Stanley Nelson has a slew of awards to his name. A widely respected documentary filmmaker, he scored an Emmy, a Peabody and prizes from the Sundance Film Festival and the International Documentary Association for just one film, “The Murder of Emmett Till.” The 2003 documentary about the 1955 murder of a 14-year-old black boy influenced the reopening of the case against acquitted—but admittedly guilty—white murderers. Other awards include a MacArthur fellowship in 2002 and honors from the Council on Foundations, CINE (Council on International Non-Theatrical Events) and the Black Filmmaker’s Hall of Fame, among many others. Nelson was even named one of the “men we love” by Essence magazine last year.

While he appreciates this recognition, Nelson seems equally excited about his new position as the Belle Zeller visiting professor in public policy and administration at Brooklyn College-City University of New York. The position is named for the founding president of the Professional Staff Congress/AFT.

“I’m loving teaching,” says Nelson, who has one class in film and another in political science. “It’s just been a blast.” Recognizing that his “visiting professor” status sets him apart from academic colleagues—a group he addresses in the film “Shattering the Silences: The Case for Minority Faculty”—he appreciates campus life that much more. “You get a lot of respect,” he says. He has considerable impact on students who ask for advice, and enjoys the one-on-one contact he misses in film.

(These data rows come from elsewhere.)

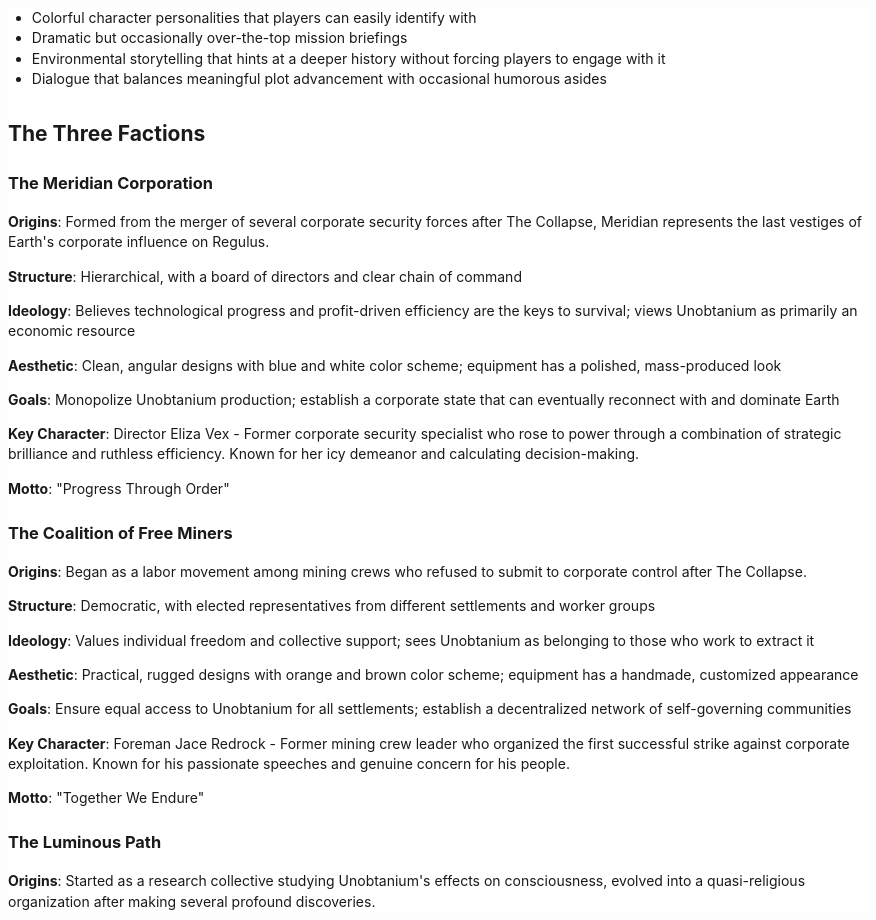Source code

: - Colorful character personalities that players can easily identify with
- Dramatic but occasionally over-the-top mission briefings
- Environmental storytelling that hints at a deeper history without forcing players to engage with it
- Dialogue that balances meaningful plot advancement with occasional humorous asides

## The Three Factions

### The Meridian Corporation

**Origins**: Formed from the merger of several corporate security forces after The Collapse, Meridian represents the last vestiges of Earth's corporate influence on Regulus.

**Structure**: Hierarchical, with a board of directors and clear chain of command

**Ideology**: Believes technological progress and profit-driven efficiency are the keys to survival; views Unobtanium as primarily an economic resource

**Aesthetic**: Clean, angular designs with blue and white color scheme; equipment has a polished, mass-produced look

**Goals**: Monopolize Unobtanium production; establish a corporate state that can eventually reconnect with and dominate Earth

**Key Character**: Director Eliza Vex - Former corporate security specialist who rose to power through a combination of strategic brilliance and ruthless efficiency. Known for her icy demeanor and calculating decision-making.

**Motto**: "Progress Through Order"

### The Coalition of Free Miners

**Origins**: Began as a labor movement among mining crews who refused to submit to corporate control after The Collapse.

**Structure**: Democratic, with elected representatives from different settlements and worker groups

**Ideology**: Values individual freedom and collective support; sees Unobtanium as belonging to those who work to extract it

**Aesthetic**: Practical, rugged designs with orange and brown color scheme; equipment has a handmade, customized appearance

**Goals**: Ensure equal access to Unobtanium for all settlements; establish a decentralized network of self-governing communities

**Key Character**: Foreman Jace Redrock - Former mining crew leader who organized the first successful strike against corporate exploitation. Known for his passionate speeches and genuine concern for his people.

**Motto**: "Together We Endure"

### The Luminous Path

**Origins**: Started as a research collective studying Unobtanium's effects on consciousness, evolved into a quasi-religious organization after making several profound discoveries.
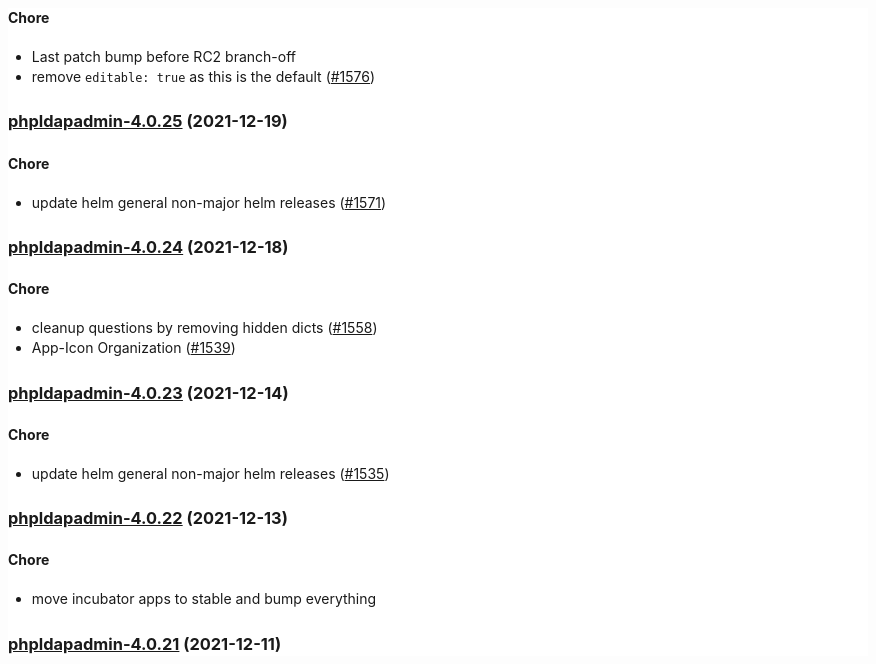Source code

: #### Chore

* Last patch bump before RC2 branch-off
* remove `editable: true` as this is the default ([#1576](https://github.com/truecharts/apps/issues/1576))



<a name="phpldapadmin-4.0.25"></a>
### [phpldapadmin-4.0.25](https://github.com/truecharts/apps/compare/phpldapadmin-4.0.24...phpldapadmin-4.0.25) (2021-12-19)

#### Chore

* update helm general non-major helm releases ([#1571](https://github.com/truecharts/apps/issues/1571))



<a name="phpldapadmin-4.0.24"></a>
### [phpldapadmin-4.0.24](https://github.com/truecharts/apps/compare/phpldapadmin-4.0.23...phpldapadmin-4.0.24) (2021-12-18)

#### Chore

* cleanup questions by removing hidden dicts ([#1558](https://github.com/truecharts/apps/issues/1558))
* App-Icon Organization ([#1539](https://github.com/truecharts/apps/issues/1539))



<a name="phpldapadmin-4.0.23"></a>
### [phpldapadmin-4.0.23](https://github.com/truecharts/apps/compare/phpldapadmin-4.0.22...phpldapadmin-4.0.23) (2021-12-14)

#### Chore

* update helm general non-major helm releases ([#1535](https://github.com/truecharts/apps/issues/1535))



<a name="phpldapadmin-4.0.22"></a>
### [phpldapadmin-4.0.22](https://github.com/truecharts/apps/compare/phpldapadmin-4.0.21...phpldapadmin-4.0.22) (2021-12-13)

#### Chore

* move incubator apps to stable and bump everything



<a name="phpldapadmin-4.0.21"></a>
### [phpldapadmin-4.0.21](https://github.com/truecharts/apps/compare/phpldapadmin-4.0.20...phpldapadmin-4.0.21) (2021-12-11)

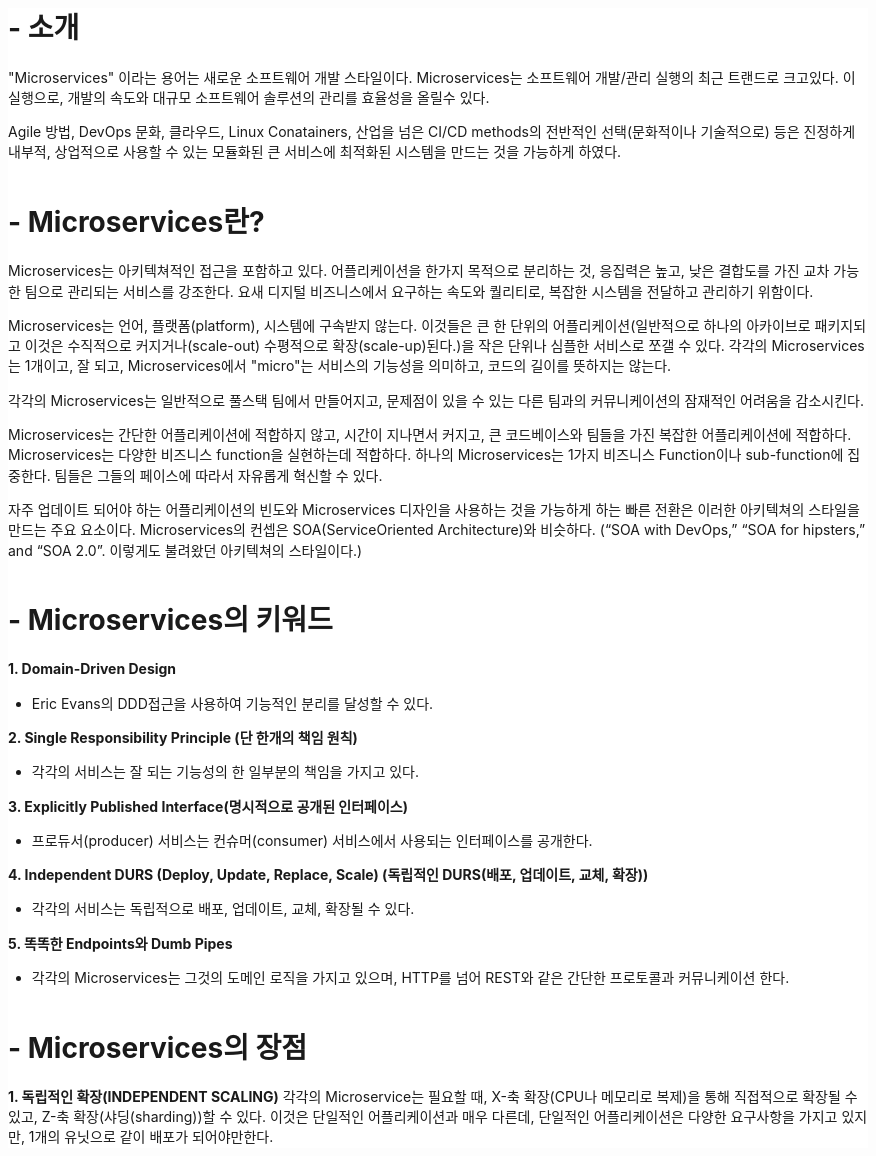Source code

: # - 소개

"Microservices" 이라는 용어는 새로운 소프트웨어 개발 스타일이다. Microservices는 소프트웨어 개발/관리 실행의 최근 트랜드로 크고있다. 이 실행으로, 개발의 속도와 대규모 소프트웨어 솔루션의 관리를 효율성을 올릴수 있다.

Agile 방법, DevOps 문화, 클라우드, Linux Conatainers, 산업을 넘은 CI/CD methods의 전반적인 선택(문화적이나 기술적으로) 등은 진정하게 내부적, 상업적으로 사용할 수 있는 모듈화된 큰 서비스에 최적화된 시스템을 만드는 것을 가능하게 하였다.

 

# - Microservices란?

Microservices는 아키텍쳐적인 접근을 포함하고 있다. 어플리케이션을 한가지 목적으로 분리하는 것, 응집력은 높고, 낮은 결합도를 가진 교차 가능한 팀으로 관리되는 서비스를 강조한다. 요새 디지털 비즈니스에서 요구하는 속도와 퀄리티로, 복잡한 시스템을 전달하고 관리하기 위함이다.

Microservices는 언어, 플랫폼(platform), 시스템에 구속받지 않는다. 이것들은 큰 한 단위의 어플리케이션(일반적으로 하나의 아카이브로 패키지되고 이것은 수직적으로 커지거나(scale-out) 수평적으로 확장(scale-up)된다.)을 작은 단위나 심플한 서비스로 쪼갤 수 있다. 각각의 Microservices는 1개이고, 잘 되고, Microservices에서 "micro"는 서비스의 기능성을 의미하고, 코드의 길이를 뜻하지는 않는다.

각각의 Microservices는 일반적으로 풀스택 팀에서 만들어지고, 문제점이 있을 수 있는 다른 팀과의 커뮤니케이션의 잠재적인 어려움을 감소시킨다.

Microservices는 간단한 어플리케이션에 적합하지 않고, 시간이 지나면서 커지고, 큰 코드베이스와 팀들을 가진 복잡한 어플리케이션에 적합하다. Microservices는 다양한 비즈니스 function을 실현하는데 적합하다. 하나의 Microservices는 1가지 비즈니스 Function이나 sub-function에 집중한다. 팀들은 그들의 페이스에 따라서 자유롭게 혁신할 수 있다.

자주 업데이트 되어야 하는 어플리케이션의 빈도와 Microservices 디자인을 사용하는 것을 가능하게 하는 빠른 전환은 이러한 아키텍쳐의 스타일을 만드는 주요 요소이다. Microservices의 컨셉은 SOA(ServiceOriented Architecture)와 비슷하다. (“SOA with DevOps,” “SOA for hipsters,” and “SOA 2.0”. 이렇게도 불려왔던 아키텍쳐의 스타일이다.)

# - Microservices의 키워드

**1. Domain-Driven Design**

- Eric Evans의 DDD접근을 사용하여 기능적인 분리를 달성할 수 있다.

**2. Single Responsibility Principle (단 한개의 책임 원칙)** 

- 각각의 서비스는 잘 되는 기능성의 한 일부분의 책임을 가지고 있다.

**3. Explicitly Published Interface(명시적으로 공개된 인터페이스)** 

- 프로듀서(producer) 서비스는 컨슈머(consumer) 서비스에서 사용되는 인터페이스를 공개한다.

**4. Independent DURS (Deploy, Update, Replace, Scale) (독립적인 DURS(배포, 업데이트, 교체, 확장))** 

- 각각의 서비스는 독립적으로 배포, 업데이트, 교체, 확장될 수 있다.

**5. 똑똑한 Endpoints와 Dumb Pipes** 

- 각각의 Microservices는 그것의 도메인 로직을 가지고 있으며, HTTP를 넘어 REST와 같은 간단한 프로토콜과 커뮤니케이션 한다.

 

# - Microservices의 장점

**1. 독립적인 확장(INDEPENDENT SCALING)**
각각의 Microservice는 필요할 때, X-축 확장(CPU나 메모리로 복제)을 통해 직접적으로 확장될 수 있고, Z-축 확장(샤딩(sharding))할 수 있다. 이것은 단일적인 어플리케이션과 매우 다른데, 단일적인 어플리케이션은 다양한 요구사항을 가지고 있지만, 1개의 유닛으로 같이 배포가 되어야만한다.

Nelson earned a BFA in film at the City College of New York, and was a fellow at the American Film Institute, a Revson fellow at Columbia University, a regent’s lecturer at the University of California and taught film at Howard University. His films, produced through his Brooklyn-based business Firelight Media, are dedicated to “telling stories of people, places, cultures, and issues ... underrepresented in mainstream media,” according to his Web site. Among them: “A Place of Our Own,” describing the black middle class; “Running: The Campaign for City Council,” on New York campaign finance reform; “Marcus Garvey: Look for Me in the Whirlwind;” and “The Black Press: Soldiers without Swords.” Many of his films air on PBS.

As Nelson works, he strives to burst the “historical bubble” to find pieces of the past that resonate with audiences today. Great films, he says, require three elements: entertainment, education and a message, “a point for being there.” They take at least a year before they’ve been financed and produced, and for Nelson to make that kind of commitment, they must have a reason for being, he says: “It would be hard to work on a film for six or seven years that is a piece of beautiful fluff.”

Of special interest to educators is Firelight Media’s recent “Schools for a New Society,” which follows four students in three cities to explore high school reform. There’s also “Jonestown,” for PBS’s American Experience series, and a film in progress about the activists who form the a cappella group Sweet Honey in the Rock.

Although he is a filmmaker first, Nelson would like to spend more time teaching. “Filmmaking is taxing, physically,” he says. “I’ve always thought that … down the road [I’d] head more toward teaching.” His position at Brooklyn may be just the beginning of a long segue into education, this time offscreen and in the classroom.